This
article covers a comprehensive and detailed study about the Arbitration and
Conciliation Act, 1996 including its enactment, objectives, structure, scope
and
1.
INTRODUCTION
Arbitration,
a useful compliment to the judicial process, offers an alternative forum to the
time consuming and expensive court proceedings and ensures practical,
inexpensive, flexible and speedy resolution of disputes with the consensus of
the parties. Indian law with the introduction of the Arbitration and
Conciliation Act, 1996 that came into force with effect from 25th January, 1996
is now treading the path walked upon by other developed nations. Greater
autonomy has been provided and judicial interference has been limited to a
narrower circumference than under the previous law.
The
Arbitration and Conciliation Act, 1996 has repealed the Arbitration Act, 1940
and also the Acts of 1937 and 1961, consolidated and amended the law relating
to domestic arbitration, international commercial arbitration and enforcement
of foreign arbitral awards and also defines the law relating to conciliation,
providing for matters connected therewith and incidental thereto on the basis
of the Model Law on International Commercial Arbitration awarded by the United
Nations Commission on International Trade Law (UNCITRAL) in 1985. Arbitration
in all forms is practiced in India and the law now expressly recognizes
institutional arbitration and permits ad-hoc arbitration. An agreement to
arbitrate should be in a written form and may or may not form part of the
actual contract.
2.
OBJECTIVES OF THE ACT
Major
changes have been brought in the new law to attract foreign investors by
creating such circumstances so that they may have confidence in the system of
commercial disputes resolution and enforcement of foreign awards in India. Some
of the notable features of the Act are: Firstly, to comprehensively cover
domestic and international commercial arbitration and conciliation. Secondly, it
provides for fair, transparent and efficient arbitral procedure. Thirdly, it
provides for mandatory speaking award by Arbitral Tribunal. Fourthly, it
minimizes the supervisory and intervensionary role of the Courts in the
arbitral process. Finally, it provides that every final arbitral award is
enforced in the same manner as if it were a decree of the Court.
The
main object of the Act is to make provision for an arbitral procedure and to
minimise the supervisory role of courts in arbitral process in settlement of
disputes; Bharat Seva Sansthan v Uttar Pradesh Electronics Corp. Ltd.,
AIR 2007 SC 2961.
3.
STRUCTURE, SCOPE AND APPLICATION OF THE ACT
The
Act contains 86 Sections and 7 Schedules and is divided into four Parts-
Part
I -
deals with Arbitration.
Part
II -
deals with enforcement of certain foreign awards eg., New York Convention
Awards, Geneva Convention Awards.
Part
III
- deals with conciliation and
Part
IV
- contains supplementary provisions relating to rule making power of the High
Courts and the Central Government including three Schedules.
The
Act is applicable to whole of India.
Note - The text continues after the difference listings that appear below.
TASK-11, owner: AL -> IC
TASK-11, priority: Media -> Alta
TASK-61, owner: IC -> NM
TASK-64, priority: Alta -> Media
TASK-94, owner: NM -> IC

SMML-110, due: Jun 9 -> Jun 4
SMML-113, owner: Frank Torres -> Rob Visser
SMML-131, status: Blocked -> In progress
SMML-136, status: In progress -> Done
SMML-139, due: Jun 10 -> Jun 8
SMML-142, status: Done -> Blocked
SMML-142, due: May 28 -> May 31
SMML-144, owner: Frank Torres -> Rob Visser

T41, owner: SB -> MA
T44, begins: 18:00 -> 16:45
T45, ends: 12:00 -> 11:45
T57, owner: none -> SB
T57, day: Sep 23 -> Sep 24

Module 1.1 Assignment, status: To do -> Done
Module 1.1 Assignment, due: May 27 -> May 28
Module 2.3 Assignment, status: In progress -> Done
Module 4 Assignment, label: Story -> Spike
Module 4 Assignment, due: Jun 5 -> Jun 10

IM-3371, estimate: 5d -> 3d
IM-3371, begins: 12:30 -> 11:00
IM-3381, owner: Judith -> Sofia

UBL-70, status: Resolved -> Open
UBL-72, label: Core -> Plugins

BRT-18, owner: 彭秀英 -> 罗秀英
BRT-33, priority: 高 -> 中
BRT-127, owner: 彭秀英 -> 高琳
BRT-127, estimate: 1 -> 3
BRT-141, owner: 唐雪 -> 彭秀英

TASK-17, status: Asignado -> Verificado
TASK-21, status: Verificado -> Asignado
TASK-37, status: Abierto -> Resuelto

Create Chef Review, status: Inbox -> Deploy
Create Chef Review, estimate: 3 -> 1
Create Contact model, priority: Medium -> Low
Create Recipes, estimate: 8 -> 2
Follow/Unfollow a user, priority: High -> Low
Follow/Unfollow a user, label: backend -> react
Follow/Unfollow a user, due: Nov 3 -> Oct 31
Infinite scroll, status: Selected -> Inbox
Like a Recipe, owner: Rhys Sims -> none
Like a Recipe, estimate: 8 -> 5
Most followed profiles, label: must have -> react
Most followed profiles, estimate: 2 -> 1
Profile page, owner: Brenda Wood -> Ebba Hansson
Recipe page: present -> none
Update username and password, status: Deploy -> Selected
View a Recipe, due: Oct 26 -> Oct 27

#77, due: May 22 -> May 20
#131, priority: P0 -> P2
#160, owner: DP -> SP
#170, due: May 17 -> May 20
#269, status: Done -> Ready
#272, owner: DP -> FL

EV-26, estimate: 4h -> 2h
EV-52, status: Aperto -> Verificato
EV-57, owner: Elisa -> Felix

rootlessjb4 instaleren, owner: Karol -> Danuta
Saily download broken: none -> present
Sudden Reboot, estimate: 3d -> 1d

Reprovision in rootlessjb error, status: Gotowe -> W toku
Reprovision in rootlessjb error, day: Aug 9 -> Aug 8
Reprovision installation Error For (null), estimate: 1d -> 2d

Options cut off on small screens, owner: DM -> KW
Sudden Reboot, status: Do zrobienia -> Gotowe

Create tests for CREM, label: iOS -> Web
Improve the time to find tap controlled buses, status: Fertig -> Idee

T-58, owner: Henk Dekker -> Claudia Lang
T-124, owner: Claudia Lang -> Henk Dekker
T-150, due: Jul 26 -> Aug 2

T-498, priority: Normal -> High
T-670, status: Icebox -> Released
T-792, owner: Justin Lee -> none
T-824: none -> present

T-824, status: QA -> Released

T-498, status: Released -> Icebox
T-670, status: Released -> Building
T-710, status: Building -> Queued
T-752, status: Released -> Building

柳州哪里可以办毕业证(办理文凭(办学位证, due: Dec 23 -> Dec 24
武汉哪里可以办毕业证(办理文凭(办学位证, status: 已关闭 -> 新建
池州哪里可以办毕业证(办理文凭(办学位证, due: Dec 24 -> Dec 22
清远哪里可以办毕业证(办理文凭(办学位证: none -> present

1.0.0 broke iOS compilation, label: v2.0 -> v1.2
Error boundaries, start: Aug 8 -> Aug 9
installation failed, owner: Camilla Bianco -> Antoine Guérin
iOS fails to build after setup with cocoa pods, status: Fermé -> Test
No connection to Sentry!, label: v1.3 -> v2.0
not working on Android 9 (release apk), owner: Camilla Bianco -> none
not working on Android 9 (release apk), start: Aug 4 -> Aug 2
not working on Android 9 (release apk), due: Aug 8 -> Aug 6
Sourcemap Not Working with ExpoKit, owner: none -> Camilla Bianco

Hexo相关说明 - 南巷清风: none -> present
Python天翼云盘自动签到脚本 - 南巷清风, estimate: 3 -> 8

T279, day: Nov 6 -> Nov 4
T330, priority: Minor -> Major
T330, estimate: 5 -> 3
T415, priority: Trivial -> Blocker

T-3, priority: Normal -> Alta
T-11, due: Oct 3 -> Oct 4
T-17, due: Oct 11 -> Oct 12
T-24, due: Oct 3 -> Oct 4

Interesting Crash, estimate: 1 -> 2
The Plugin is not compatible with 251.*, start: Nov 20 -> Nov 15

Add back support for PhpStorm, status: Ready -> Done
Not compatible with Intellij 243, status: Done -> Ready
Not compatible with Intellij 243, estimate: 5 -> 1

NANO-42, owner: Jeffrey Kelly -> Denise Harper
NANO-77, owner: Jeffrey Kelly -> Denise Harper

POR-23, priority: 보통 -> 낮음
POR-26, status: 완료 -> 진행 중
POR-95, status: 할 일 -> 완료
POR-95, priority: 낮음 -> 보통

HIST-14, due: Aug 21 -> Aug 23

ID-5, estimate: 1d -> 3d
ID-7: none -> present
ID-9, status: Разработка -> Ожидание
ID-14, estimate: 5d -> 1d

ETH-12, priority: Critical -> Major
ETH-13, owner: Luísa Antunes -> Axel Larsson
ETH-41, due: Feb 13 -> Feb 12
However, section 1(2) provides that Part
I, II, and IV shall extend to the State of Jammu and Kashmir only in so far as
they relate to international commercial arbitration or international Commercial
conciliation. On the application of Part II, there is no such restriction in so
far as the domestic arbitrations are concerned, the Jammu and Kashmir
Arbitration and Conciliation Act, 1997, governs them.
4.
CONCLUSION
The
Arbitration and Conciliation Act, 1996, has been a landmark legislation in
India, modernizing the country's approach to dispute resolution. Its
pro-arbitration stance, minimal judicial interference, and international
recognition have contributed significantly to attracting foreign investments
and fostering a business-friendly environment. By offering a swift and
efficient resolution to disputes, the Act has alleviated the burden on the
overburdened Indian judicial system, making it a pivotal law in promoting
alternative dispute resolution in India. Nevertheless, like any legal
framework, the Act continues to evolve through court interpretations and
amendments, ensuring that it remains robust and relevant in the dynamic
landscape of arbitration and conciliation.